City = request.querystring ("id")
The ID variable that the program returns (that is, the city the user chooses) is assigned to the ID

Url= "http://appnews.qq.com/cgi-bin/news_qq_search?city=" &city& ""
' Here you set the address of the page you want to crawl, but you can also specify an address directly without using a variable

Wstr=gethttppage (URL)
' Get all the data on the specified page

Start=newstring (WSTR, "' Here set the head of the data that needs to be processed, the variable should be set depending on the situation, and the content can be determined by looking at the source code of the page that needs to be crawled. Because in this program we need to crawl the entire page, so set the page all crawl. Note that the contents of the setting must be unique to the content of the page and cannot be duplicated.

Over=newstring (WSTR, "</HTML>")
' and start corresponds to the tail of the data that needs to be processed, and the content must be the only one on the page.

Body=mid (Wstr,start,over-start)
' Set the scope of the display page

' Here is the time to use the universe to remove the +++, and replace the characters specified in the data with some characters.

BODY = replace (body, "skin1", "Weather forecast-gram Network")
BODY = replace (body, "http://appnews.qq.com/cgi-bin/news_qq_search?city", "Tianqi.asp?id")

' The replacement has been completed in this program and a similar replacement operation can be carried out if there are other needs.

Response.Write Body
%>

After you replace the content you want to modify, you can display the modified content on the page. End of program

Program use methods and results: The above code to remove the description part after saving as tianqi.asp, upload to support ASP and XML space, run in the browser. You can do further landscaping or program optimization on the basis of this program.

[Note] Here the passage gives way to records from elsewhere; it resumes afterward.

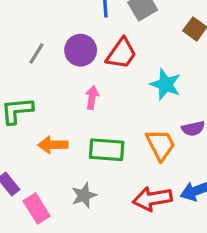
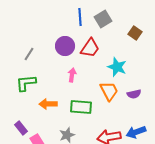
gray line: (37, 53) -> (29, 54), moved
orange trapezoid: (161, 145) -> (109, 91), moved

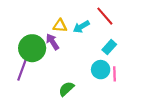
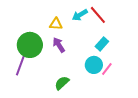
cyan arrow: (81, 27) -> (80, 15), moved
purple arrow: (52, 42) -> (59, 45), moved
pink line: (115, 74) -> (107, 69), turned 40

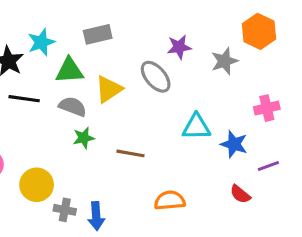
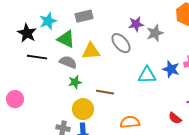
gray star: (225, 61) -> (155, 33), moved
green triangle: (69, 70) -> (66, 39), turned 30
yellow triangle: (109, 89) -> (91, 51), turned 30
blue star: (234, 144) -> (171, 69), moved
yellow circle: (37, 185) -> (83, 109), moved

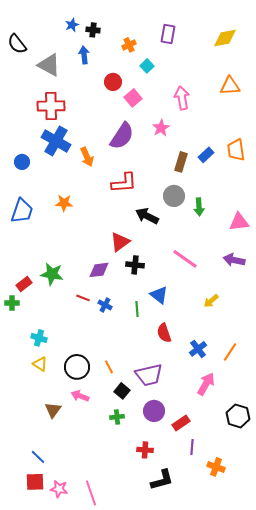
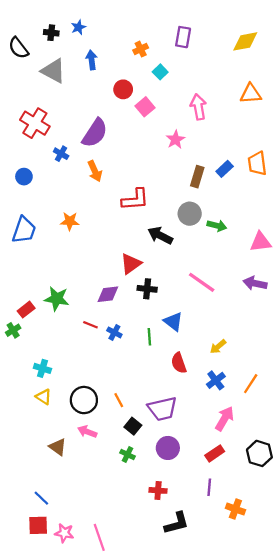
black cross: (93, 30) -> (51, 33), moved
red cross: (51, 106) -> (35, 123), moved, turned 32
purple semicircle: (122, 136) -> (95, 133), moved
blue cross: (56, 141) -> (61, 154), size x0.5
green arrow: (199, 207) -> (217, 226), turned -72
yellow arrow: (211, 301) -> (218, 347), moved
green cross: (12, 303) -> (13, 330), turned -32
brown triangle: (53, 410) -> (58, 447), turned -30
green cross: (117, 417) -> (128, 455), turned 32
red rectangle: (181, 423) -> (215, 453), moved

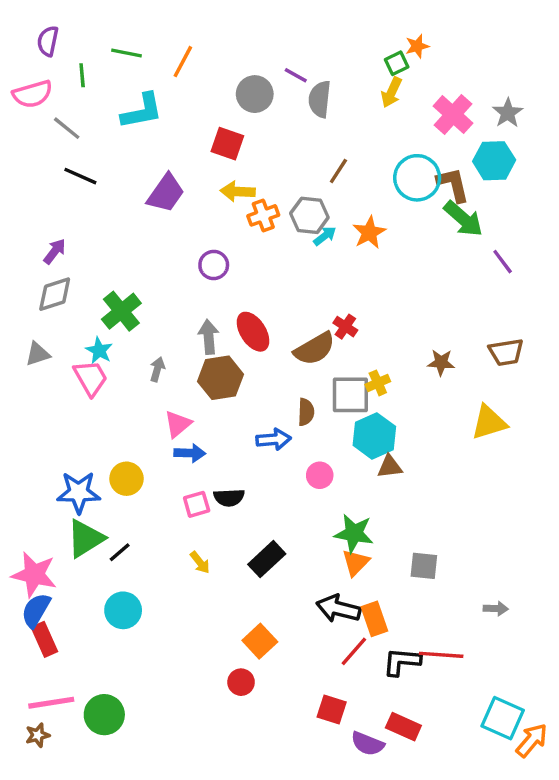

These are just a few of the XMLHTTP components of the primary application, in fact it can also implement a lot of functions, such as saving remote images to the local server, with the ADODB.stream component can be obtained from the data saved into the database. Thieves have a wide range of roles and uses. But not to do the illegal thing Oh!

Perhaps some people have to ask, this "thief" program is only the patent of ASP? Non-also, PHP through the fopen function can achieve the same effect, because of the various characteristics of PHP itself, write out the Thief program and ASP, in volume and efficiency of the implementation has a clear advantage, but limited to space, here is not one to speak clearly

Related Article

Contact Us

The content source of this page is from Internet, which doesn't represent Alibaba Cloud's opinion; products and services mentioned on that page don't have any relationship with Alibaba Cloud. If the content of the page makes you feel confusing, please write us an email, we will handle the problem within 5 days after receiving your email.

If you find any instances of plagiarism from the community, please send an email to: info-contact@alibabacloud.com and provide relevant evidence. A staff member will contact you within 5 working days.

A Free Trial That Lets You Build Big!

Start building with 50+ products and up to 12 months usage for Elastic Compute Service

  • Sales Support

    1 on 1 presale consultation

  • After-Sales Support

    24/7 Technical Support 6 Free Tickets per Quarter Faster Response

  • Alibaba Cloud offers highly flexible support services tailored to meet your exact needs.